Serial.println(F("Loading config"));
File f = SPIFFS.open("/ACTIVE_TIMES.cnf", "r");
if (!f) {
  //File does not exist -- first run or someone called format()
  //Will not create file; run save code to actually do so (no need here since 
  //it's not changed)
  Serial.println(F("Failed to open config file"));
  start = 8;
  end = 20; // defaults
  return;
}
while (f.available()) {
  String key = f.readStringUntil('=');
  String value = f.readStringUntil('\r');
  f.read();
  Serial.println(key + F(" = [") + value + ']');
  Serial.println(key.length());
  if (key == F("START_TIME")) {
    start = value.toInt();
  }
  if (key == F("END_TIME")) {
    end = value.toInt();
  }
}
f.close();

Save configuration:

Serial.println(F("Saving config"));
File f = SPIFFS.open("/ACTIVE_TIMES.cnf", "w+");
if (!f) {
  //It's cases like this when calling SPIFFS.format() might be a good idea, 
  //but you would not want to do so here, since if it's an error for a 
  //different reason it would delete all your data. Make it manual or a prompt 
  //instead.
  Serial.println(F("Failed to open config file"));
  return;
}
f.print(F("START_TIME="));
f.println(start);
f.print(F("END_TIME="));
f.println(end);
f.flush();
f.close();
Serial.println(F("Saved values"));

You may also call SPIFFS.format() to reset the filesystem (say, for a factory reset), but this will cause issues on attempting to read any stored data, since the file will not exist. Thus, have a section that sets reasonable defaults (or just prompts the user to set the values).

Note: Since this is for storing an API key and such, just have it fail, since the API key not working is a good notice the user needs to configure it, and you do NOT want to ship a product with a working API key that belongs to you rather than the user.

Final warning: Note carefully the use of F() around certain items in that code. This macro, specific to Arduino, allows one to store data in Flash ONLY, where strings normally consume RAM as well (once the system boots, it loads to RAM, since most code expects it there). The benefit of F(), rather than a progmem directive, is that many functions native to Arduino can read it directly thanks to overloads, or you can wrap String() around the F() to convert it to a string at runtime if the function does not allow that overload. The end result is that, as I've written it, this code should consume RAM only when it is actually running, as good code should (otherwise, it's really easy to use up all your RAM on such embedded devices if you add enough strings).

I have not bothered to do the latter with the filename passed to open() since it is used only once per load or save operation, does not support F() (thus I'd need to use the String() trick), and I'm fairly sure the compiler then shares the memory location, reducing the RAM used to only one edition of that filename.

Answer 3

I've done this in the past by simply checking for a string (array of characters if you prefer) at a specific memory location.
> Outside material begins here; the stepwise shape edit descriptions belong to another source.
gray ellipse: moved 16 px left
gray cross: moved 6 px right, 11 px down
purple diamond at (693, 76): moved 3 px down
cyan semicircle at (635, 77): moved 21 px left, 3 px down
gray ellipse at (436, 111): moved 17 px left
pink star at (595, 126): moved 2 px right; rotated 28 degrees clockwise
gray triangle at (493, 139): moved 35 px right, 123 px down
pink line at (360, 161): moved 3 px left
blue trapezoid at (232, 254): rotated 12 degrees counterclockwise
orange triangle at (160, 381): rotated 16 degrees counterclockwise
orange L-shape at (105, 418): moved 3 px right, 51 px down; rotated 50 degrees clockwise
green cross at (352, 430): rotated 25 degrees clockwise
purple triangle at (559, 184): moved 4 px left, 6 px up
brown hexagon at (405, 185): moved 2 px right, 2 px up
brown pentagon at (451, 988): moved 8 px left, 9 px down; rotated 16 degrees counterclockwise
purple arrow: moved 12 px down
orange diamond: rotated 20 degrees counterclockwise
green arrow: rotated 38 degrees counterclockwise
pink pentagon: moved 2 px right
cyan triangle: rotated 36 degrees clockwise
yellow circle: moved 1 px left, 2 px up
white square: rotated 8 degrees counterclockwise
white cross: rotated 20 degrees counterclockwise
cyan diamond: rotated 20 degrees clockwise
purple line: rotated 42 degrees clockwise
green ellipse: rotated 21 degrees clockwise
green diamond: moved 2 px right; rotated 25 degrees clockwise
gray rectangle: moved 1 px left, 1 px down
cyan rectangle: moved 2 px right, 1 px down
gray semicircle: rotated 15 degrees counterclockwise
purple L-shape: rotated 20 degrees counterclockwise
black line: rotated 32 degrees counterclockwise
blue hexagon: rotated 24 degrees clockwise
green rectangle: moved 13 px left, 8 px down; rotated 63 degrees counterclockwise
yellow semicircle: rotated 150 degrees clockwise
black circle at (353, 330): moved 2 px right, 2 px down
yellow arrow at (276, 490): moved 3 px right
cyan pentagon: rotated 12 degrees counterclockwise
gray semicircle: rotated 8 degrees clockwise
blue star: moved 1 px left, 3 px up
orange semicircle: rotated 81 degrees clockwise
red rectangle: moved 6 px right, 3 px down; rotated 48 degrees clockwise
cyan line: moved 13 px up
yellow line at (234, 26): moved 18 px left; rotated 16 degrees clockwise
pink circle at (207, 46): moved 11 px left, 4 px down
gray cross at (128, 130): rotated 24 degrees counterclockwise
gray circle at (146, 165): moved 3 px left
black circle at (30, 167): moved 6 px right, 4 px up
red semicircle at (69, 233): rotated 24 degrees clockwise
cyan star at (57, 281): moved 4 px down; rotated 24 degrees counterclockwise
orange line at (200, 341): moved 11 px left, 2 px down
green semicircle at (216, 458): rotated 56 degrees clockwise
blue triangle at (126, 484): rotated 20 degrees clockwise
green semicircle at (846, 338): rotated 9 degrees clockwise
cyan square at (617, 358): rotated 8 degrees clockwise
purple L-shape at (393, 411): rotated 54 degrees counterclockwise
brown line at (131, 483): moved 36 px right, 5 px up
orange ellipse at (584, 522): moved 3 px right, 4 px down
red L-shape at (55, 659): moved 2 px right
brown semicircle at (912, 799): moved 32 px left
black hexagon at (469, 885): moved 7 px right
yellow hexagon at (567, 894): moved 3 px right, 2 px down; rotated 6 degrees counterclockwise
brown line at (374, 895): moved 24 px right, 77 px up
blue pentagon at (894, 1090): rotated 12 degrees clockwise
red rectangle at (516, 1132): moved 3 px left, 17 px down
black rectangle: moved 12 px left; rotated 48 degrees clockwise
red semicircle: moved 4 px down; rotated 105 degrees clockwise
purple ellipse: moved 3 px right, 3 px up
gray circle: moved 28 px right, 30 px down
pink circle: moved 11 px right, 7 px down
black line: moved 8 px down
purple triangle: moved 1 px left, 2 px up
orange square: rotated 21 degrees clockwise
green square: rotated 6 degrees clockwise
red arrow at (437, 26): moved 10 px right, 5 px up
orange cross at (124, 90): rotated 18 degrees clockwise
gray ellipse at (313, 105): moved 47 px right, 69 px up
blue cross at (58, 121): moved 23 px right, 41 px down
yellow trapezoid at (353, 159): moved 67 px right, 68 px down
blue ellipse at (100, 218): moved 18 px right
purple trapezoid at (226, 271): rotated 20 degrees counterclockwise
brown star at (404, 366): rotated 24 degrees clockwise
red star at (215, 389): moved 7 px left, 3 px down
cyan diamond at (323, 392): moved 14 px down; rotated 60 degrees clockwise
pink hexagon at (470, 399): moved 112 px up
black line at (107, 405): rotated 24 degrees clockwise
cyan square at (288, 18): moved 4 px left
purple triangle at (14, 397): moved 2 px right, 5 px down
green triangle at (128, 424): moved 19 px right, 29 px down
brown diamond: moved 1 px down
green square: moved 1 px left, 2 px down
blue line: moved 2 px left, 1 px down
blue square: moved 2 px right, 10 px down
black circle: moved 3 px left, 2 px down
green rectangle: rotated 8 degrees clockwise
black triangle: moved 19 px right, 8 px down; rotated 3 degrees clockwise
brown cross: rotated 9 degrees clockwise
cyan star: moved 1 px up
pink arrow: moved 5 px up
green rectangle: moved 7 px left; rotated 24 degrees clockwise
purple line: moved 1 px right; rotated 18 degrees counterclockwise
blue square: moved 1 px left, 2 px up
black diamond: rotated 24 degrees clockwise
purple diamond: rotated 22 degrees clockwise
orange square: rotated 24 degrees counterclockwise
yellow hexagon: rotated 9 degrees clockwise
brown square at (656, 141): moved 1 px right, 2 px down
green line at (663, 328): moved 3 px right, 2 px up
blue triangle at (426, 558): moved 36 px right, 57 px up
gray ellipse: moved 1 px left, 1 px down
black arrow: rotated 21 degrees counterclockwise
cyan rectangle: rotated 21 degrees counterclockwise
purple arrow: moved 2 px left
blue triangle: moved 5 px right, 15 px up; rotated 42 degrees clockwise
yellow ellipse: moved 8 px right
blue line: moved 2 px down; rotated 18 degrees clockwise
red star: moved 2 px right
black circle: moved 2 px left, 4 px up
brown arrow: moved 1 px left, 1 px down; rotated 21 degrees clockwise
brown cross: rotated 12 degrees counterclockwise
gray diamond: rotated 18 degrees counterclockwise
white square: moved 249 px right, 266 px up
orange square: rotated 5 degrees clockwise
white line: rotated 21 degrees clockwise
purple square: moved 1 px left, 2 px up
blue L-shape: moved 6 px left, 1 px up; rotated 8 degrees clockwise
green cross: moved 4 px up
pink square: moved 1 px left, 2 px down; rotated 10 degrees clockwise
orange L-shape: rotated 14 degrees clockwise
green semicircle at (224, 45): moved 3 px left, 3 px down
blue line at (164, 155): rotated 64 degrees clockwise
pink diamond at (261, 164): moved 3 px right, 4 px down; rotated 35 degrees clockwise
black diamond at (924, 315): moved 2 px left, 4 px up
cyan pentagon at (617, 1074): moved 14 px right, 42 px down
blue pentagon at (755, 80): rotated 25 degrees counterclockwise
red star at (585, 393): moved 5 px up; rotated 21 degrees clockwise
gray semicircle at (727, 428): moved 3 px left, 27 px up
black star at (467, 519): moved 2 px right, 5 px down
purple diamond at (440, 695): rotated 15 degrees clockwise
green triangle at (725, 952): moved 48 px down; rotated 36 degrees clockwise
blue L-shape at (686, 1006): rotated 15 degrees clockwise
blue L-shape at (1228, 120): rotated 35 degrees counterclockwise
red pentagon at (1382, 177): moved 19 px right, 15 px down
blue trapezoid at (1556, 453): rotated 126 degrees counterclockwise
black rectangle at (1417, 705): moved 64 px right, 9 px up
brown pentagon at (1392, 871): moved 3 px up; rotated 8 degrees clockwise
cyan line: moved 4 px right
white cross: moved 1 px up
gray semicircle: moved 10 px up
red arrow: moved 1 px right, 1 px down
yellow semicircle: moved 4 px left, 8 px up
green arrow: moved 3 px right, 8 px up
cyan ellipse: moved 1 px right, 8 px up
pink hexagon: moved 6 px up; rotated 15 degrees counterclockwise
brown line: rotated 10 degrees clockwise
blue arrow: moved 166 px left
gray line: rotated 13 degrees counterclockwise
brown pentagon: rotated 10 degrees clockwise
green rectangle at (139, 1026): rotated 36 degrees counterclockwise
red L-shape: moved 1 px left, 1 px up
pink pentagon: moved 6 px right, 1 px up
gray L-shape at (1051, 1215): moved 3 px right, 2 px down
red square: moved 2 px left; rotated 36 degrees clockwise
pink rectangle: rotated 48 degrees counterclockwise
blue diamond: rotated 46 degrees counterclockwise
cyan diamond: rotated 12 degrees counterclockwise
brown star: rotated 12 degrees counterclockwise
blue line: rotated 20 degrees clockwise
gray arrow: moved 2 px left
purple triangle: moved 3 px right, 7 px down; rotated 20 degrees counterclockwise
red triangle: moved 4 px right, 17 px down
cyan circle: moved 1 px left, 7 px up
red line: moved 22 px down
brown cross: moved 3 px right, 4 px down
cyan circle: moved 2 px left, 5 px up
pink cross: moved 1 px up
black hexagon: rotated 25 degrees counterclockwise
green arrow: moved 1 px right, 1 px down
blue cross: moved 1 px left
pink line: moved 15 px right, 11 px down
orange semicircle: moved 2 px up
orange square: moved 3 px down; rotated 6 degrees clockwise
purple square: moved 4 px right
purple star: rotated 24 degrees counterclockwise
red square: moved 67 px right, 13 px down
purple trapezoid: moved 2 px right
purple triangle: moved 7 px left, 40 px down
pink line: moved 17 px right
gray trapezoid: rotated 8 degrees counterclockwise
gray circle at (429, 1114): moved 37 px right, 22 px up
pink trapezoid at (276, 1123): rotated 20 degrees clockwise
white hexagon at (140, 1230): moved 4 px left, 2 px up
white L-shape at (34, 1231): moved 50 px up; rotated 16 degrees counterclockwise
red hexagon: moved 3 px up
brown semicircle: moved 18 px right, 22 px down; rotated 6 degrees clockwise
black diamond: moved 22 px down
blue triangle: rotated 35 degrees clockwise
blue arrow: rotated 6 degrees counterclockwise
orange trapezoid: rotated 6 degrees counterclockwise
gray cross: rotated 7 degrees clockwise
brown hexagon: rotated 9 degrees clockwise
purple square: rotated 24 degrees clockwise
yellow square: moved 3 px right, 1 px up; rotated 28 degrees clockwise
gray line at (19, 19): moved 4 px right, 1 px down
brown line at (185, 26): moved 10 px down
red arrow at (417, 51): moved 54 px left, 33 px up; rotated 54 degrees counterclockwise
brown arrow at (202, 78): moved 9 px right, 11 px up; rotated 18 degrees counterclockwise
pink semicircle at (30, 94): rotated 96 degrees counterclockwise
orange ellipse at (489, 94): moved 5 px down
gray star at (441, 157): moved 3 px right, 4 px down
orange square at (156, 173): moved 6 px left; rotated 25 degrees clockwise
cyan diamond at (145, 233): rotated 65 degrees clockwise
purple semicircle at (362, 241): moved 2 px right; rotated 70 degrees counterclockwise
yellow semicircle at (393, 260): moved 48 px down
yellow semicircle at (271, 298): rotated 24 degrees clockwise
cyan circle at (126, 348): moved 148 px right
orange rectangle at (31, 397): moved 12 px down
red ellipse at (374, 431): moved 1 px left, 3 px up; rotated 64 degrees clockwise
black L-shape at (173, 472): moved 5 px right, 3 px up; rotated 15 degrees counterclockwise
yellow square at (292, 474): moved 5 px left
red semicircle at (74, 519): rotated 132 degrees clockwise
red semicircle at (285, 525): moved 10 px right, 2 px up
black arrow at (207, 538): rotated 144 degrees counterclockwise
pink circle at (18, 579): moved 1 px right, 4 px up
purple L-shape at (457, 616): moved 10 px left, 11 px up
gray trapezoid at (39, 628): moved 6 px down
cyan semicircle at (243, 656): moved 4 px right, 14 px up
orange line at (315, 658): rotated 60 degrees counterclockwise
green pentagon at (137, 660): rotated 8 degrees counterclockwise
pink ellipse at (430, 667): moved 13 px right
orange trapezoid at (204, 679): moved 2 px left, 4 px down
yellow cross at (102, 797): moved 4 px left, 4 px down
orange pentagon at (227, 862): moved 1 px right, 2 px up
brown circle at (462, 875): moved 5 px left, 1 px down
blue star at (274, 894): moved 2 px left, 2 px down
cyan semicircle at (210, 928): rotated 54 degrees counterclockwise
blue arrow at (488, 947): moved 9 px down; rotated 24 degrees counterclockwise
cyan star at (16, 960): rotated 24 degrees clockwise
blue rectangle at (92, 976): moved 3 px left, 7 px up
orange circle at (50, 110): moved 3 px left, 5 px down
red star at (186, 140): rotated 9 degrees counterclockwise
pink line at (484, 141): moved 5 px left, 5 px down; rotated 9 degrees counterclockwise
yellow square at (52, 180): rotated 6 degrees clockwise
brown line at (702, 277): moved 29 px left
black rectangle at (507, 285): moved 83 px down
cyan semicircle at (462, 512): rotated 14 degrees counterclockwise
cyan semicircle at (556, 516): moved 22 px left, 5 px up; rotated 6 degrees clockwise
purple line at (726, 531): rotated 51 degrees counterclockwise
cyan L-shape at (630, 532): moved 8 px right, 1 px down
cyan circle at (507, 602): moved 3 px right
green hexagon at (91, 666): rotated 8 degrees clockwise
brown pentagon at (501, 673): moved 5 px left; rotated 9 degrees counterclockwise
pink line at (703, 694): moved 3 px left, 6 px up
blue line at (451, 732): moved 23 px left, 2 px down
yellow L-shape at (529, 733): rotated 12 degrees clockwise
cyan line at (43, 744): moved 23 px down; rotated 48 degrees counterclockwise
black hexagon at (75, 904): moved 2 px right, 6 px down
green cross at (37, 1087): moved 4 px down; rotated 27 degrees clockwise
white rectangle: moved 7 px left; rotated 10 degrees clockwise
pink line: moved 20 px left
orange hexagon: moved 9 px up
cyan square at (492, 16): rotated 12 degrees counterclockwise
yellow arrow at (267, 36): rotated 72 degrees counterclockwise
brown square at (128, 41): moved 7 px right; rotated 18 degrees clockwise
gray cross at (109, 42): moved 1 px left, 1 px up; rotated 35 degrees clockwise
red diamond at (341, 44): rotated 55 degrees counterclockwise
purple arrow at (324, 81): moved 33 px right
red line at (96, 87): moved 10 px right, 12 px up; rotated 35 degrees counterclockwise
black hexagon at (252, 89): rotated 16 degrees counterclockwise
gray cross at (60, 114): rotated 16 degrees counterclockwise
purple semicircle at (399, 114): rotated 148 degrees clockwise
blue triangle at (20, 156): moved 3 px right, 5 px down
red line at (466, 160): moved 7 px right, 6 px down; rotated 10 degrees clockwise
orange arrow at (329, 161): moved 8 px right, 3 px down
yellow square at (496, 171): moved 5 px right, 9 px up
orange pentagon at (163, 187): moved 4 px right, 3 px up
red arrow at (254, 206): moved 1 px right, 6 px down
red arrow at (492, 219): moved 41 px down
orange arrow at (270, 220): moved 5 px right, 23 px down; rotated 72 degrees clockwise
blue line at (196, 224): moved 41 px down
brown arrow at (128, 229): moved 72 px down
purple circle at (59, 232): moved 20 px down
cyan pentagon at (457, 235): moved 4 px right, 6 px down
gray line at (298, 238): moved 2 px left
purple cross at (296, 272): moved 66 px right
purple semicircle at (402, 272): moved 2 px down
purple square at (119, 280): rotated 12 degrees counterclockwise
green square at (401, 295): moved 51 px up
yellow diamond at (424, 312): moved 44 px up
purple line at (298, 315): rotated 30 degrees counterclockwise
I used "INITIALIZED". It would be very unlikely for the ROM to have this sequence of characters by accident. If I find the string I read the variables from ROM. If I don't, I write the string and set default values for the variables.

I found a slightly different example that uses the same technique:

// EEPROM library.
#include <EEPROM.h>
// Persistent Shoe State.
byte shoeState = 0;
// Number of Shoe States.
#define SHOE_STATE_MAX 3 

// setup() runs once at reset.
void setup() {     
  // EEPROM Init Code Base Address
  #define EEPROM_INIT_CODE_ADDR 0x00
  // Check EEPROM Init Code
  byte shoeStateInit[] = {0xde, 0xad, 0xbe, 0xaf, 0xaa};
  for(int b = EEPROM_INIT_CODE_ADDR; b < EEPROM_INIT_CODE_ADDR + sizeof(shoeStateInit); b++) {
    // EEPROM = Init Code?
    if(EEPROM.read(b) != shoeStateInit[b]) {
      // No, Write Init Code to EEPROM.
      EEPROM.write(b, shoeStateInit[b]);
      // Set Not Initialized Flag.
      shoeState = -1;
    }
  }
  // EEPROM Init Code?
  if(shoeState == 0) {
    // Yes, Read Shoe State from EEPROM.
    shoeState = EEPROM.read(sizeof(shoeStateInit));
  }
}

The only variable being saved to ROM is shoeState.